TASK_AUTHORING_GUIDE.md

Task Implementation Guide

Goal

Craft verifiable procedural data generator targetting speficic capabilities. The data should be useful to learn cognitive primitives for language understanding and processing skill. Data is intended designed for both pre-training (next token prediction) or post-training. The data should provide high structural variety, but lexical/surface variety is not a priority. This data should be used alongside natural data already providing surface variations.

Implement tasks that are:

• concise in code, easy to audit
• preferaby solver-backed (use strong external libraries instead of re-implementing),
• distributionally broad (high structural variety),
• verifiable, formal and robustly scorable (score_answer(generate().answer) == 1).
• favour answer uniqueness if possible (e.g. specify lexicographic order) to ease next token prediction training.

Core Contract (from reasoning_core/template.py)

Every task should provide:

• Config subclass with update(self, c).
• Task subclass implementing:
  • generate(self) -> Problem
  • prompt(self, metadata) -> str
  • score_answer(self, answer, entry) -> float | Reward (or rely on default exact match)

Problem must include:

• metadata (dict/easydict),
• answer (ground-truth string),

Task.generate_example(...) automatically adds metadata:

• _task, _level, _config, _time, _prompt_tokens, _cot_tokens.

Config and Difficulty Scaling

Base Config protected fields:

• c: difficulty step size,
• level: current level,
• seed: RNG seed (do not use it. do not seed anything explictly unless it is requested.)
• size: optional dataset size.

Important behavior:

• Int-typed fields (except level/size/seed) are tracked internally as floats and stochastically rounded on read.

Design rules for update(c):

• monotonic difficulty increase,
• no mutation of c,
• keep generation solvable and diverse
• update should change knobs (problem sizes or reasoning depth, etc), not hardcode different subtasks (do not use "if level ... then ...")
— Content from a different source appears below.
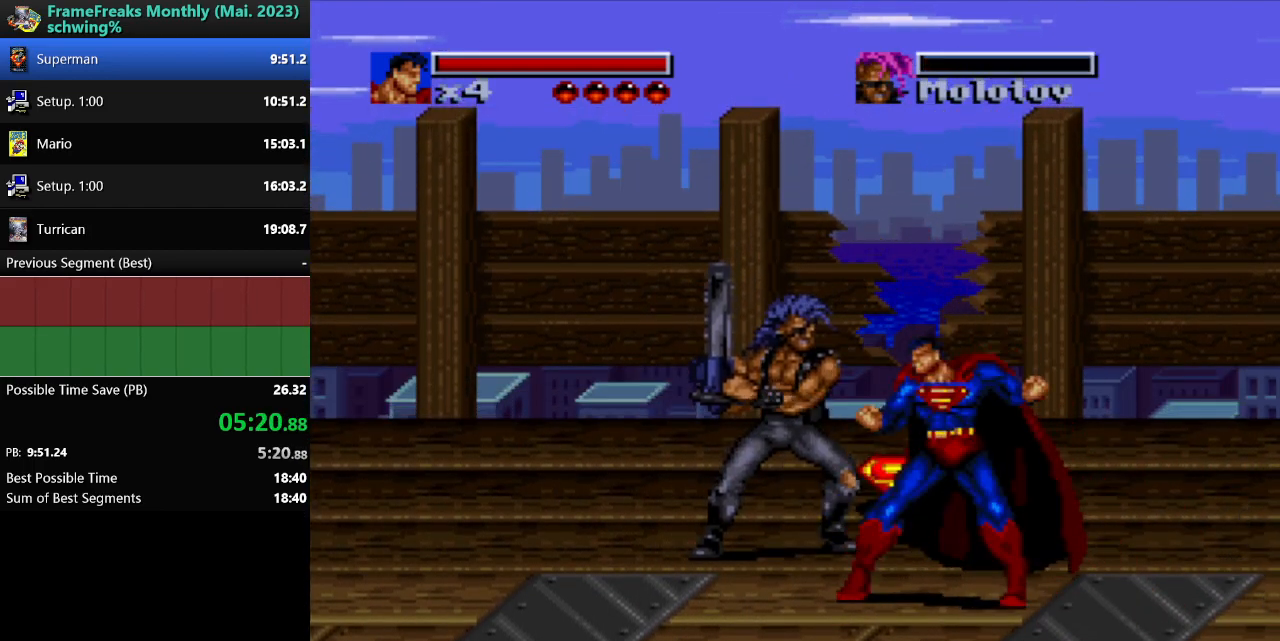
{"buttons": ["DPAD_UP", "DPAD_LEFT"], "events": [[67, "DPAD_UP", "down"], [300, "Y", "down"], [417, "Y", "up"]]}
Rough reference: Level 0 should be as simple as possible while ensuring diversity (for example in a task where we generate graphs for shortest path prediction, 3 nodes are not enough because the combinatorics run out quickly) Level 5 should be tough even for large LLMs.

Reasoning-Core Philosophy

1. External libraries first:

• Use domain solvers/parsers/symbolic engines (sympy, planning engines, grammar libs, etc.).
• Do not hand-roll complex validators/solvers if a stable library exists.

2. Concise generation logic:

• Keep task code short and auditable.
• Push heavy correctness checks to proven toolchains.

3. High generality of distribution:

• Randomize structure, not just surface text.
• Avoid narrow templates that overfit lexical patterns.
• Prefer configurable families of instances over one fixed style.

4. Reward quality over strict formatting:

• Reward semantic correctness first, with optional light format penalties.
• Use Reward(...) tags when useful for diagnostics.

Minimal Task Skeleton

from dataclasses import dataclass
from reasoning_core.template import Task, Problem, Config, edict
from reasoning_core.utils import score_scalar

@dataclass
class MyTaskConfig(Config):
    n_vars: int = 2
    depth: int = 3

    def update(self, c=1):
        # Used to scale difficulty
        # Values will be postprocessed, no need to cast as int explicitly
        self.n_vars += c
        self.depth += c

class MyTask(Task):
    # Do not put "Task" in the task name
    def __init__(self, config=MyTaskConfig()):
        # Constructor dunder method
        super().__init__(config=config)

    def generate(self):
        # Build instance using external libs when possible.
        metadata = edict({"equation": "...", "cot": "...optional..."})
        answer = "..."
        return Problem(metadata=metadata, answer=answer)

    def prompt(self, metadata):
        # Specify the answer format clearly, refer to it as "the answer" or "answer".
        # Do not use answer as a verb
        # The "wording logic" should be in the prompt and not buried in the code.
        return f"Solve for x: {metadata['equation']}\n Answer is a scalar."

    def score_answer(self, answer, entry):
        # Answer is the answer to score (e.g. LLM prediction)
        # entry is a problem; entry.answer is the ground truth
        # use ast.literal_eval for safety if evaluation is need
        return score_scalar(answer, entry)  # or custom semantic checker

Quality Checklist

• task = MyTask(); x = task.generate_example() works.
• task.score_answer(x.answer, x) == 1.
• Wrong/random answers do not all score 1.
• task.validate() passes.
• config.set_level(1) changes difficulty, not c.
• Prompt is unambiguous about output format.
• Metadata is ideally sufficient for offline debugging (instance params, optional cot entry).
• Metadata is not too large (should not blow up memory).

Registration and Discovery

• Any Task subclass in reasoning_core/tasks/*.py is auto-discovered by AST and lazy-loaded through reasoning_core.__init__.py.
• task_name defaults to snake_case class name.